In the present study, clinically diagnosed cases of NOA were included (n=72) and the finding were compared with control group. The study was approved by Institute Ethical Committee and Institutional Research Committee of All India Institute of Medical Sciences Patna. Written informed consent was taken from the patients.

Isolation of Genomic DNA and RNA

Genomic DNA and RNA was isolated from 1.0 ml whole blood samples using protocol of kit (Promega, USA), quantified by nanodrop spectrophotometer and quality was checked on 1.5 % agarose gel electrophoresis and DNA or RNA bands were visualized after staining with ethidium bromide by Gel Doc system (Bio Rad, USA). The cDNA was prepared by using reverse transcriptase with Oligo (dT) primer and complementary products were stored at -20°C till further analysis.

RT-PCR analysis for the amplification of Sycp-3 gene mutation.

(QUESTIONS)
1. Reproduce the part of the methods passage on the NOA study that begins at the words "Isolation of Genomic" and stops after the words "Sycp-3 gene mutation.".
2. Continue the methods passage on the NOA study from the point where it stops.
The records that come next are separate material and are not part of the methods passage on the NOA study.

[Entries drawn from a collection]
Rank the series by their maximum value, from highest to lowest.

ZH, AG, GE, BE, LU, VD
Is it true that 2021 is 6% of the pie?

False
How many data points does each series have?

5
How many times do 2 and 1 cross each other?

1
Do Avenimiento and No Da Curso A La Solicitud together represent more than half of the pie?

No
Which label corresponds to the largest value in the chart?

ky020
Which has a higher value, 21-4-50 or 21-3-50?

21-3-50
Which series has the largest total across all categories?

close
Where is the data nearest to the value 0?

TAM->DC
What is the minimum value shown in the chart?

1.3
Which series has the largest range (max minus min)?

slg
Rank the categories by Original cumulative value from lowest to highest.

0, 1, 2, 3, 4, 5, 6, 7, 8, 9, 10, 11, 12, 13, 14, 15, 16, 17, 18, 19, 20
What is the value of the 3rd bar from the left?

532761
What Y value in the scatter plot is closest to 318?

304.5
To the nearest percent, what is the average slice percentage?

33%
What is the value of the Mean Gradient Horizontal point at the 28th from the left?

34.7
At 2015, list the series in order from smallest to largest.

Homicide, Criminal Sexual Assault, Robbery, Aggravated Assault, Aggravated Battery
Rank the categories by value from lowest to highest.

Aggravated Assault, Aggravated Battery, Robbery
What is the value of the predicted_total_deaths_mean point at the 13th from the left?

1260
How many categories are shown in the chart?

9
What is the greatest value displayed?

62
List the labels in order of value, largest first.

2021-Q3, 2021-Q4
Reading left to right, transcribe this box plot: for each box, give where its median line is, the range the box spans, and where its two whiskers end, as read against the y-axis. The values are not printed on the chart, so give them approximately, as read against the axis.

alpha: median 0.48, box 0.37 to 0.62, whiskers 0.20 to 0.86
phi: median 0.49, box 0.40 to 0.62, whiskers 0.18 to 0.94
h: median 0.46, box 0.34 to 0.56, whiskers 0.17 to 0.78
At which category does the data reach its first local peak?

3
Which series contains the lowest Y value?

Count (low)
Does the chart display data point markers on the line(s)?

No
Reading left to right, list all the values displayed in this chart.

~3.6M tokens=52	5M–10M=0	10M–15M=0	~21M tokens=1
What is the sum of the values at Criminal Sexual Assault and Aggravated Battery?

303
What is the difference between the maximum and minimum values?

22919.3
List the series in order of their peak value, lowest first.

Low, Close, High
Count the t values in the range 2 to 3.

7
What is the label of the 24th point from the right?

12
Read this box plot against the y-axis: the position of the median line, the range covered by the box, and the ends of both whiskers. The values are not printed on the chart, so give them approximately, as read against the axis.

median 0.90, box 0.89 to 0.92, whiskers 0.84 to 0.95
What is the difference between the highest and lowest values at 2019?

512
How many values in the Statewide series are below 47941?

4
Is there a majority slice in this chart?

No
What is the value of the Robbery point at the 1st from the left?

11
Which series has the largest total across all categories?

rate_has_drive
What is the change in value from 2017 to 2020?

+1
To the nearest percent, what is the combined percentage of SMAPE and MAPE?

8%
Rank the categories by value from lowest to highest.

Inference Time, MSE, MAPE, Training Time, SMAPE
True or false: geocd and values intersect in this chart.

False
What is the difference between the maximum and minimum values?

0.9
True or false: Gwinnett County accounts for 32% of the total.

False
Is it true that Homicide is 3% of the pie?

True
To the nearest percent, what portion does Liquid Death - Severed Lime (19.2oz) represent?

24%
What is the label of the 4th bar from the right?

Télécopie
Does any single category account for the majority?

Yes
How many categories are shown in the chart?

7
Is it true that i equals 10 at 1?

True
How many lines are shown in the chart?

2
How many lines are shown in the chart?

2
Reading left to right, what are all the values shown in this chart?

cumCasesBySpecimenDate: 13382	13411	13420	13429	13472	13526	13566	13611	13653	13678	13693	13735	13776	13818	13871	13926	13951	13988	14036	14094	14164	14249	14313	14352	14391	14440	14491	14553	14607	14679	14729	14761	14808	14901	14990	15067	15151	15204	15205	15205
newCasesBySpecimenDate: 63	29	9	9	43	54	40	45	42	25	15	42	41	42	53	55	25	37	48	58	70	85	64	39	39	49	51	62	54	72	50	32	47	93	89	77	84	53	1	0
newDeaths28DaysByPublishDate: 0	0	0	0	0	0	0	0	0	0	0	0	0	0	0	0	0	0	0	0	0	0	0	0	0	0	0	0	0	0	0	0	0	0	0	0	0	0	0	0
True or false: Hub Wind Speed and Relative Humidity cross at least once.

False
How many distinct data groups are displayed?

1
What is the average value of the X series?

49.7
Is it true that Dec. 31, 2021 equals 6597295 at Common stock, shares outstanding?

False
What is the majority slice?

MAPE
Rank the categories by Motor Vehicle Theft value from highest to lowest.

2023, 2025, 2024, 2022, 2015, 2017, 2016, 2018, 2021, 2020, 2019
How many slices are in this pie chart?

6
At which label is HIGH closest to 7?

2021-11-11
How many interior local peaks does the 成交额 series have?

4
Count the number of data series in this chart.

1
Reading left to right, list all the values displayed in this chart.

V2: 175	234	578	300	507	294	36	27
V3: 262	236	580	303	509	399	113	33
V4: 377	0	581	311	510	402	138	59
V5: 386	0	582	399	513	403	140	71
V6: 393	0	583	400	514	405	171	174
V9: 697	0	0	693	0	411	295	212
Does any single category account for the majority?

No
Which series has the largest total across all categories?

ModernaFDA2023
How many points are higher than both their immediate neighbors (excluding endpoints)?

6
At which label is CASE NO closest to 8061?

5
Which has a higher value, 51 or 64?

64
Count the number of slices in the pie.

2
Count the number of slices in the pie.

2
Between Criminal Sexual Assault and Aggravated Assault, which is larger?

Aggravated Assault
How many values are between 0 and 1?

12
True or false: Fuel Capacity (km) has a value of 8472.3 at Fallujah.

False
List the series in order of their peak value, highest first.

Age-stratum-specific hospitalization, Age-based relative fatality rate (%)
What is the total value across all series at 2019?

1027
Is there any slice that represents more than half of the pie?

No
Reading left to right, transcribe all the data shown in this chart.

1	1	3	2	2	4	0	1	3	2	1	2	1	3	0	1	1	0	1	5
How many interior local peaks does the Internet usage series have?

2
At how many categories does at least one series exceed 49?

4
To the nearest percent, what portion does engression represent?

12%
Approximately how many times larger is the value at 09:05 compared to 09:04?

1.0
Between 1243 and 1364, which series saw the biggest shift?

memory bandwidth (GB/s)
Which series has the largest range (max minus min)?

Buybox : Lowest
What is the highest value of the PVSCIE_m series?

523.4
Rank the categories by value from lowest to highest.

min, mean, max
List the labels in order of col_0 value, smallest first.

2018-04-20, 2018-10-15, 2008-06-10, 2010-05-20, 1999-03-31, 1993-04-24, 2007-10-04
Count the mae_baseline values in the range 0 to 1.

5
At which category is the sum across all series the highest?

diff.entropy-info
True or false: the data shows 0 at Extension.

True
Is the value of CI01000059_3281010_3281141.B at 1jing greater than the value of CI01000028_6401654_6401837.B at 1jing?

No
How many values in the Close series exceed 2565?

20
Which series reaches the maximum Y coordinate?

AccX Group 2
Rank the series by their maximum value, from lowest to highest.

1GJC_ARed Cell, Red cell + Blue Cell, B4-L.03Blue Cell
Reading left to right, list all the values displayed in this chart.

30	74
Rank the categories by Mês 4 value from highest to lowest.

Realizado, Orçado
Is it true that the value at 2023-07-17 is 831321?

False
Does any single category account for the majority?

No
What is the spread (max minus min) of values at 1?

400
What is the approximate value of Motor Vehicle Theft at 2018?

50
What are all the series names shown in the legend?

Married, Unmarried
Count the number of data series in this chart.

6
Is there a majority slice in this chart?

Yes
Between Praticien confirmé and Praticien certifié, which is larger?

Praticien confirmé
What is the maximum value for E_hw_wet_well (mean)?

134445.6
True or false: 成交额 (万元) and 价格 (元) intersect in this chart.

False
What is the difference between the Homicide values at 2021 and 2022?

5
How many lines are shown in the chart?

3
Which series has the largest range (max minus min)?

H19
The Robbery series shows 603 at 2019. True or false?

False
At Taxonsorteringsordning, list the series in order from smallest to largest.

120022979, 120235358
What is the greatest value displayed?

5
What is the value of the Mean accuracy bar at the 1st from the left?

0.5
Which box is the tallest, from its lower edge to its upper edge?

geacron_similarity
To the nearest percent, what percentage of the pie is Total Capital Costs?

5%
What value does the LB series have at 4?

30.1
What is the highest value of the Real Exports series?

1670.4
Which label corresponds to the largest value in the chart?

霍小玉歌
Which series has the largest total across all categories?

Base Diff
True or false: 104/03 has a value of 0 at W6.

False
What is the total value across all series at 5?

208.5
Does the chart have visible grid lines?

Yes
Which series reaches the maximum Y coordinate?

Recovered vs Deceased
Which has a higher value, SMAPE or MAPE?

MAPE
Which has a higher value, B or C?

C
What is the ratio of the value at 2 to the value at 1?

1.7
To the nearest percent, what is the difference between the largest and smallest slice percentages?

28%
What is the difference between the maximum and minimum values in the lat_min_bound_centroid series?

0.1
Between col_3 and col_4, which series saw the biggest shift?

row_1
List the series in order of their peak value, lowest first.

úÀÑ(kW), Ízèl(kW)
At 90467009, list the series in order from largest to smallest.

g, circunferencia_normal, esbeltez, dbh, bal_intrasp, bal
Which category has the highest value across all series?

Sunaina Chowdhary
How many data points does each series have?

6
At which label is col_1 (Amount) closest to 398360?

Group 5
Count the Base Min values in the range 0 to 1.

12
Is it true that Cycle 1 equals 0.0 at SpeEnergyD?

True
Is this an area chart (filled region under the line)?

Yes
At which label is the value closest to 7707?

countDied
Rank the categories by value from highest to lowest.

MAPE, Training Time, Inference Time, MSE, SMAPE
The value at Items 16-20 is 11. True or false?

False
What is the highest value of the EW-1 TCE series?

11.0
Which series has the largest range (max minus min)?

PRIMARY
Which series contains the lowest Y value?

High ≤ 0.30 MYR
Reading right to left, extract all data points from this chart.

(LIST OF ANSWERS)
1.
Isolation of Genomic DNA and RNA

Genomic DNA and RNA was isolated from 1.0 ml whole blood samples using protocol of kit (Promega, USA), quantified by nanodrop spectrophotometer and quality was checked on 1.5 % agarose gel electrophoresis and DNA or RNA bands were visualized after staining with ethidium bromide by Gel Doc system (Bio Rad, USA). The cDNA was prepared by using reverse transcriptase with Oligo (dT) primer and complementary products were stored at -20°C till further analysis.

RT-PCR analysis for the amplification of Sycp-3 gene mutation.

2.
In the present study, Sycp-3 gene mutation and copy number variations (CNVs) were assessed using specific set of forward and reverse primers to amplify the desired regions of exons after confirmation of sequences from NCBI (BLAST/https://blast.ncbi.nlm.nih.gov./Blast.cgi) as documented by Mizutani, et al. 2011). For the study of Sycp-3 gene expression RT qPCR-based analysis were carried out using SYBR® Green (10μl) as fluorescence dye, 1μg cDNA with specific primer in 20μl reaction mixture. The amplification was accomplished with a 25 μl reaction mixture containing 50 ng DNA, 1 μl each of 10 pmol of Sycp-3 primer (forward / reverse), 5x Green GoTaq PCR reaction buffer, dNTPs Mix (10 mM) and 0.2μl of Go Taq DNA polymerase (5U/μl). PCR program for Sycp-3 was as follows: initial denaturation 95°C for 5 minutes, 35 cycles for denaturation at 94°C for 45 seconds, annealing at 48.7°C for 30 seconds, elongation at 72°C for 1 minute, followed by final extension at 72°C for 8 minutes as depicted in Table 1. The amplified products were analysed on 1.5% agarose gel, bands were visualized and characterized on a Gel Doc system (Bio rad, USA), after ethidium bromide staining.

Table 1

DNA Copy Number Analysis of Sycp3 gene.

The DNA copy number variations (CNVs) of Sycp-3 gene analysis were carried out using Image lab software 5.1 in Gel Doc system (Bio Rad, USA) by performing densitometry of individual bands (173 & 568 bp) for two different amplicons. The frequency of CNVs of Sycp-3 gene correlate genomic instability after statistical analysis between the cases of NOA and their respective controls.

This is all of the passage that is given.